Pictures paired with source code ->
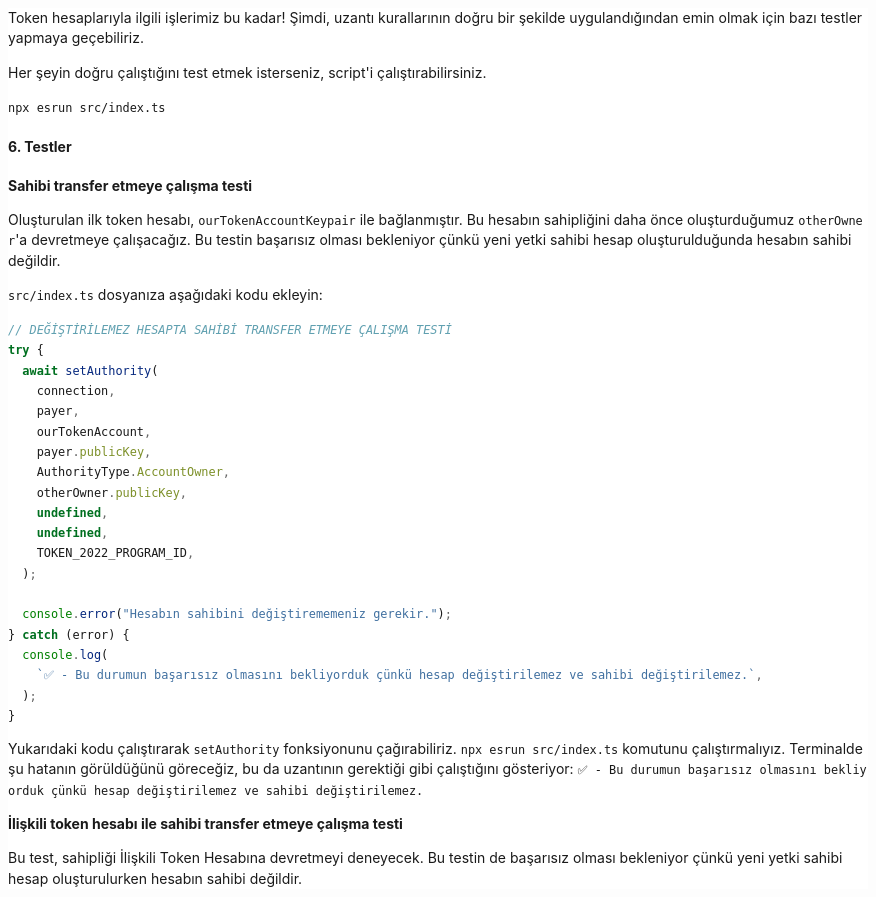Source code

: Token hesaplarıyla ilgili işlerimiz bu kadar! Şimdi, uzantı kurallarının
doğru bir şekilde uygulandığından emin olmak için bazı testler yapmaya
geçebiliriz.

Her şeyin doğru çalıştığını test etmek isterseniz, script'i çalıştırabilirsiniz.

```bash
npx esrun src/index.ts
```

#### 6. Testler

**Sahibi transfer etmeye çalışma testi**

Oluşturulan ilk token hesabı, `ourTokenAccountKeypair` ile bağlanmıştır.
Bu hesabın sahipliğini daha önce oluşturduğumuz `otherOwner`'a devretmeye
çalışacağız. Bu testin başarısız olması bekleniyor çünkü yeni yetki sahibi
hesap oluşturulduğunda hesabın sahibi değildir.

`src/index.ts` dosyanıza aşağıdaki kodu ekleyin:

```typescript
// DEĞİŞTİRİLEMEZ HESAPTA SAHİBİ TRANSFER ETMEYE ÇALIŞMA TESTİ
try {
  await setAuthority(
    connection,
    payer,
    ourTokenAccount,
    payer.publicKey,
    AuthorityType.AccountOwner,
    otherOwner.publicKey,
    undefined,
    undefined,
    TOKEN_2022_PROGRAM_ID,
  );

  console.error("Hesabın sahibini değiştirememeniz gerekir.");
} catch (error) {
  console.log(
    `✅ - Bu durumun başarısız olmasını bekliyorduk çünkü hesap değiştirilemez ve sahibi değiştirilemez.`,
  );
}
```

Yukarıdaki kodu çalıştırarak `setAuthority` fonksiyonunu çağırabiliriz.
`npx esrun src/index.ts` komutunu çalıştırmalıyız. Terminalde şu hatanın
görüldüğünü göreceğiz, bu da uzantının gerektiği gibi çalıştığını gösteriyor:
`✅ - Bu durumun başarısız olmasını bekliyorduk çünkü hesap değiştirilemez ve sahibi değiştirilemez.`

**İlişkili token hesabı ile sahibi transfer etmeye çalışma testi**

Bu test, sahipliği İlişkili Token Hesabına devretmeyi deneyecek.
Bu testin de başarısız olması bekleniyor çünkü yeni yetki sahibi
hesap oluşturulurken hesabın sahibi değildir.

What you have to do ->
Word for word, write out each line of the records, but leave the pictures behind.

Written solution ->
Source code

: Token hesaplarıyla ilgili işlerimiz bu kadar! Şimdi, uzantı kurallarının
doğru bir şekilde uygulandığından emin olmak için bazı testler yapmaya
geçebiliriz.

Her şeyin doğru çalıştığını test etmek isterseniz, script'i çalıştırabilirsiniz.

```bash
npx esrun src/index.ts
```

#### 6. Testler

**Sahibi transfer etmeye çalışma testi**

Oluşturulan ilk token hesabı, `ourTokenAccountKeypair` ile bağlanmıştır.
Bu hesabın sahipliğini daha önce oluşturduğumuz `otherOwner`'a devretmeye
çalışacağız. Bu testin başarısız olması bekleniyor çünkü yeni yetki sahibi
hesap oluşturulduğunda hesabın sahibi değildir.

`src/index.ts` dosyanıza aşağıdaki kodu ekleyin:

```typescript
// DEĞİŞTİRİLEMEZ HESAPTA SAHİBİ TRANSFER ETMEYE ÇALIŞMA TESTİ
try {
  await setAuthority(
    connection,
    payer,
    ourTokenAccount,
    payer.publicKey,
    AuthorityType.AccountOwner,
    otherOwner.publicKey,
    undefined,
    undefined,
    TOKEN_2022_PROGRAM_ID,
  );

  console.error("Hesabın sahibini değiştirememeniz gerekir.");
} catch (error) {
  console.log(
    `✅ - Bu durumun başarısız olmasını bekliyorduk çünkü hesap değiştirilemez ve sahibi değiştirilemez.`,
  );
}
```

Yukarıdaki kodu çalıştırarak `setAuthority` fonksiyonunu çağırabiliriz.
`npx esrun src/index.ts` komutunu çalıştırmalıyız. Terminalde şu hatanın
görüldüğünü göreceğiz, bu da uzantının gerektiği gibi çalıştığını gösteriyor:
`✅ - Bu durumun başarısız olmasını bekliyorduk çünkü hesap değiştirilemez ve sahibi değiştirilemez.`

**İlişkili token hesabı ile sahibi transfer etmeye çalışma testi**

Bu test, sahipliği İlişkili Token Hesabına devretmeyi deneyecek.
Bu testin de başarısız olması bekleniyor çünkü yeni yetki sahibi
hesap oluşturulurken hesabın sahibi değildir.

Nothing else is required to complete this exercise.